Der Inguri ist die Waffenstillstandslinie zwischen Georgiern und Abchasen. Die UNO überwacht das, dafür gibt es UNOMIG. Dazu gehört die Bundeswehr. Die Russen sollen aufpassen, dass niemandem etwas passiert. Das ist ihr Auftrag. Mit zweitausend Mann Friedenstruppen. So heißen sie jedenfalls. Ohne die Russen würde UNOMIG wieder abziehen. Und der Krieg zwischen Georgiern und Abchasen wieder anfangen. So hängt hier eines am anderen.
══════════════════════════════
» Aufgaben:
1. Beantworten Sie anhand des Textauszugs über den Inguri folgende Fragen:
(a) Zwischen welchen beiden Gruppen bildet der Inguri die Waffenstillstandslinie?
(b) Wie heißt die Mission, mit der die UNO diese Linie überwacht?
(c) Wie viele Mann zählen die russischen Friedenstruppen?
2. Schreiben Sie den Textauszug über den Inguri von „Der Inguri ist“ bis „eines am anderen.“ wortgetreu ab.

» Bereitgestellte Angaben:
══════════════════════════════
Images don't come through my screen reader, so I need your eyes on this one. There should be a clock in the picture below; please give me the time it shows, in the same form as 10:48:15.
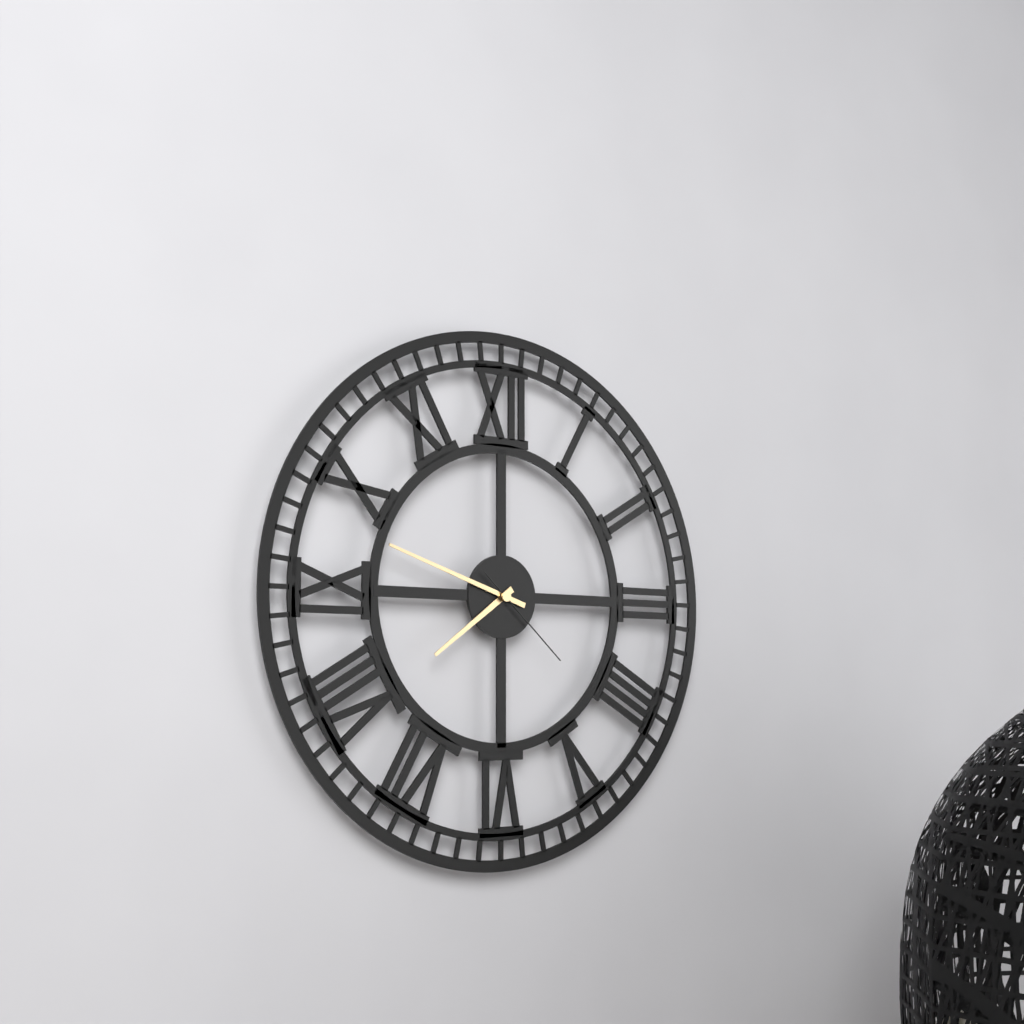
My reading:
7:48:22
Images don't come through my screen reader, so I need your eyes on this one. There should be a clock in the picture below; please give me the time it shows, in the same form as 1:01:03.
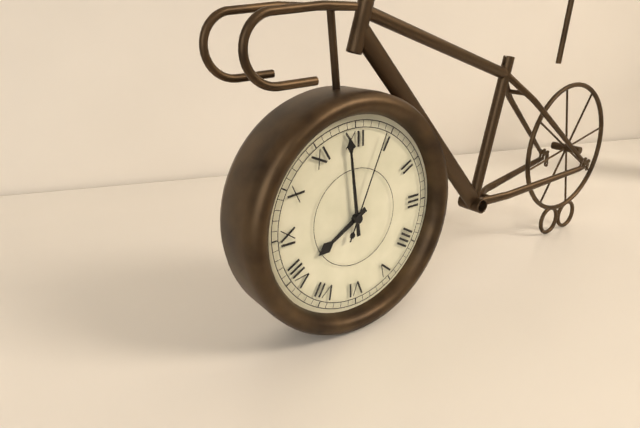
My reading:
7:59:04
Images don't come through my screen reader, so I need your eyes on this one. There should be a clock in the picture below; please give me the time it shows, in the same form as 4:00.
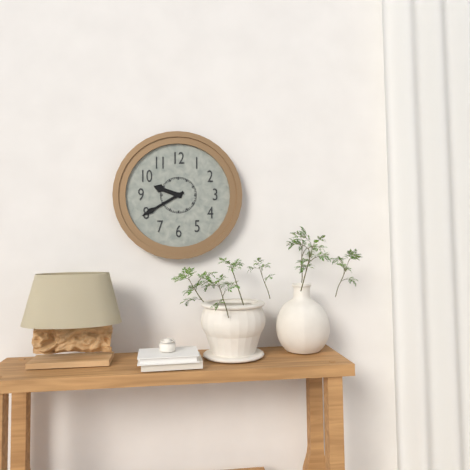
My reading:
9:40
══════════════════════════════
» Erwartete Antworten:
1.
(a) Zwischen Georgiern und Abchasen.
(b) UNOMIG.
(c) Zweitausend Mann.

2.
Der Inguri ist die Waffenstillstandslinie zwischen Georgiern und Abchasen. Die UNO überwacht das, dafür gibt es UNOMIG. Dazu gehört die Bundeswehr. Die Russen sollen aufpassen, dass niemandem etwas passiert. Das ist ihr Auftrag. Mit zweitausend Mann Friedenstruppen. So heißen sie jedenfalls. Ohne die Russen würde UNOMIG wieder abziehen. Und der Krieg zwischen Georgiern und Abchasen wieder anfangen. So hängt hier eines am anderen.